Prompt =
In the records below, find the line with "pinky dip: (286, 199)" and repeat it and every line after it, exactly, without any pictures.

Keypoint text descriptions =
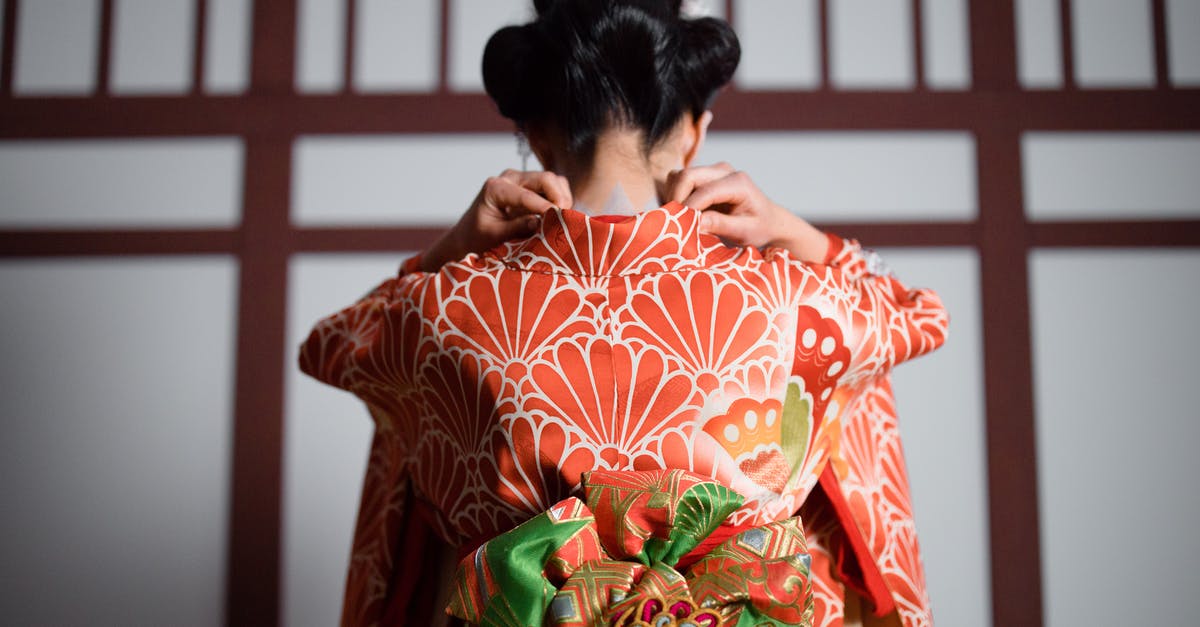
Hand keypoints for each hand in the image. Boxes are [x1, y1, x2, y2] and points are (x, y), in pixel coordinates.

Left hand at [420, 170, 571, 271]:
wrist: (468, 235)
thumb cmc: (476, 237)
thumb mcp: (493, 236)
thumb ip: (515, 228)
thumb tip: (540, 223)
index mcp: (495, 187)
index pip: (528, 195)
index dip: (547, 209)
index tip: (559, 223)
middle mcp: (510, 178)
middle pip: (546, 179)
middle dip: (559, 199)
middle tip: (564, 221)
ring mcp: (522, 180)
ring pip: (554, 181)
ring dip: (562, 199)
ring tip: (561, 220)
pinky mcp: (531, 187)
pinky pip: (554, 187)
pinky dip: (560, 200)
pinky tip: (557, 217)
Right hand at [664, 163, 828, 262]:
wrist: (768, 221)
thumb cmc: (760, 228)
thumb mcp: (744, 231)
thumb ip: (720, 225)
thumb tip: (696, 222)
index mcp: (738, 183)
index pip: (704, 191)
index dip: (688, 209)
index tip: (679, 228)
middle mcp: (724, 171)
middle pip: (686, 176)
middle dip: (676, 199)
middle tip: (674, 223)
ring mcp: (712, 171)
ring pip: (678, 176)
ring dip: (674, 197)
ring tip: (680, 218)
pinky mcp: (703, 177)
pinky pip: (679, 181)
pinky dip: (675, 196)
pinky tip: (683, 213)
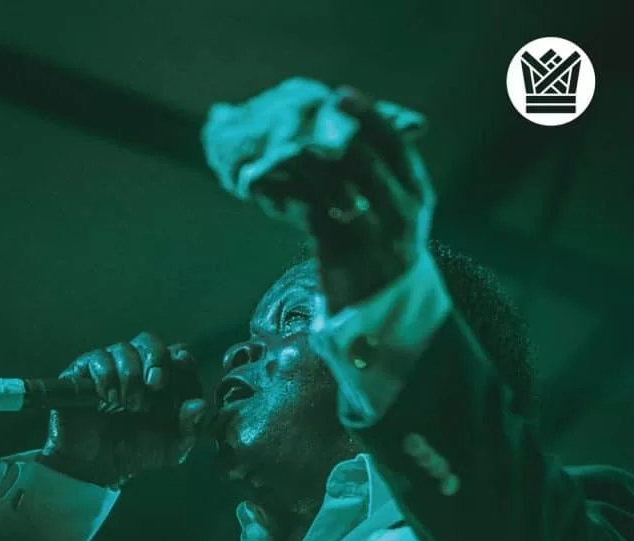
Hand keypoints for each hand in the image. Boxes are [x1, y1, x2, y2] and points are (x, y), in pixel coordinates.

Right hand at [38, 332, 206, 487]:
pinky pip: (99, 358)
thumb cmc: (133, 454)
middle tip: (156, 385)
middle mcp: (137, 369)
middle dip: (158, 359)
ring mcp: (110, 368)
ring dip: (131, 376)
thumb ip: (190, 428)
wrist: (92, 465)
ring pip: (126, 348)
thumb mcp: (170, 448)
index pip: (179, 356)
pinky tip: (106, 398)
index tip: (179, 385)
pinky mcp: (84, 372)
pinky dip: (107, 377)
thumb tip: (201, 405)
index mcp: (163, 383)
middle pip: (151, 341)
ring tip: (128, 405)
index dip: (182, 367)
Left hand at [254, 87, 435, 314]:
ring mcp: (376, 237)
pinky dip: (286, 199)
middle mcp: (402, 212)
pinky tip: (262, 186)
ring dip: (303, 167)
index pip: (396, 147)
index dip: (369, 118)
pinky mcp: (346, 258)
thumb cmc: (383, 247)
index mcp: (416, 192)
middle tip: (301, 119)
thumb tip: (337, 129)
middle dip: (334, 139)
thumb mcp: (392, 208)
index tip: (340, 94)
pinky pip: (312, 220)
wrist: (387, 307)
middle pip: (369, 165)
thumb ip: (375, 172)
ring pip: (338, 192)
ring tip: (275, 148)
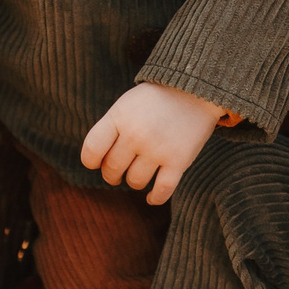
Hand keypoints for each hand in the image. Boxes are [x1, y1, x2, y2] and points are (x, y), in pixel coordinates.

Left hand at [80, 82, 225, 204]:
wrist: (196, 90)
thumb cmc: (156, 100)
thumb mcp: (127, 104)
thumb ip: (111, 128)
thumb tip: (97, 161)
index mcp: (119, 117)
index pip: (92, 150)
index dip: (91, 162)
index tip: (97, 163)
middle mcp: (135, 134)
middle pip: (112, 169)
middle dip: (113, 174)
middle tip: (119, 171)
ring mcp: (157, 149)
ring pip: (135, 182)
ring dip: (135, 181)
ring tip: (140, 172)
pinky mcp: (179, 161)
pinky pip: (161, 191)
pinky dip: (155, 198)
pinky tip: (151, 197)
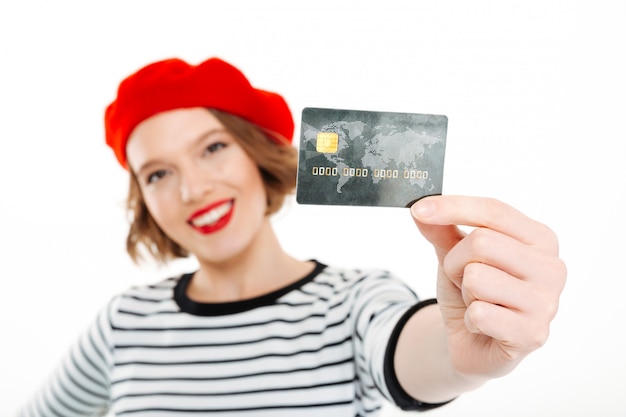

Solution to this problem =
pinky dip: (286, 199)
middle mcp: (402, 212)
pinky tip: (262, 186)
ring dip: (303, 167)
index pip: (396, 147)
index dip: (369, 118)
pinky mcp: (346, 258)
thumb cmc: (383, 247)
index mcp: (416, 192)
middle tip: (301, 119)
thumb tip: (337, 129)
middle dip: (334, 139)
thumb mcp: (392, 208)
index tip: (340, 94)
pinky pip: (312, 220)
wrist: (387, 307)
middle pip: (369, 165)
thumb ip: (375, 172)
ring pip: (338, 192)
ring tip: (275, 148)
Hand keypoints for each hand in the image. Boxes are [x1, y1, x2, y2] and points are (x, y), in pixel coordinates.

Left hand at [80, 82, 225, 204]:
wrist: (196, 90)
thumb cmc: (156, 100)
thumb mcp: (127, 104)
thumb ip: (111, 128)
thumb tip: (97, 161)
index mcp: (119, 117)
index pip: (92, 150)
index dip: (91, 162)
index tip: (97, 163)
middle mcp: (135, 134)
middle pip: (112, 169)
middle dip: (113, 174)
middle tip: (119, 171)
ring mcp: (157, 149)
ring pip: (135, 182)
ring dip: (135, 181)
ring tip: (140, 172)
pinky mcp: (179, 161)
pinky pip: (161, 191)
pinky dip: (155, 198)
pinky tip: (151, 197)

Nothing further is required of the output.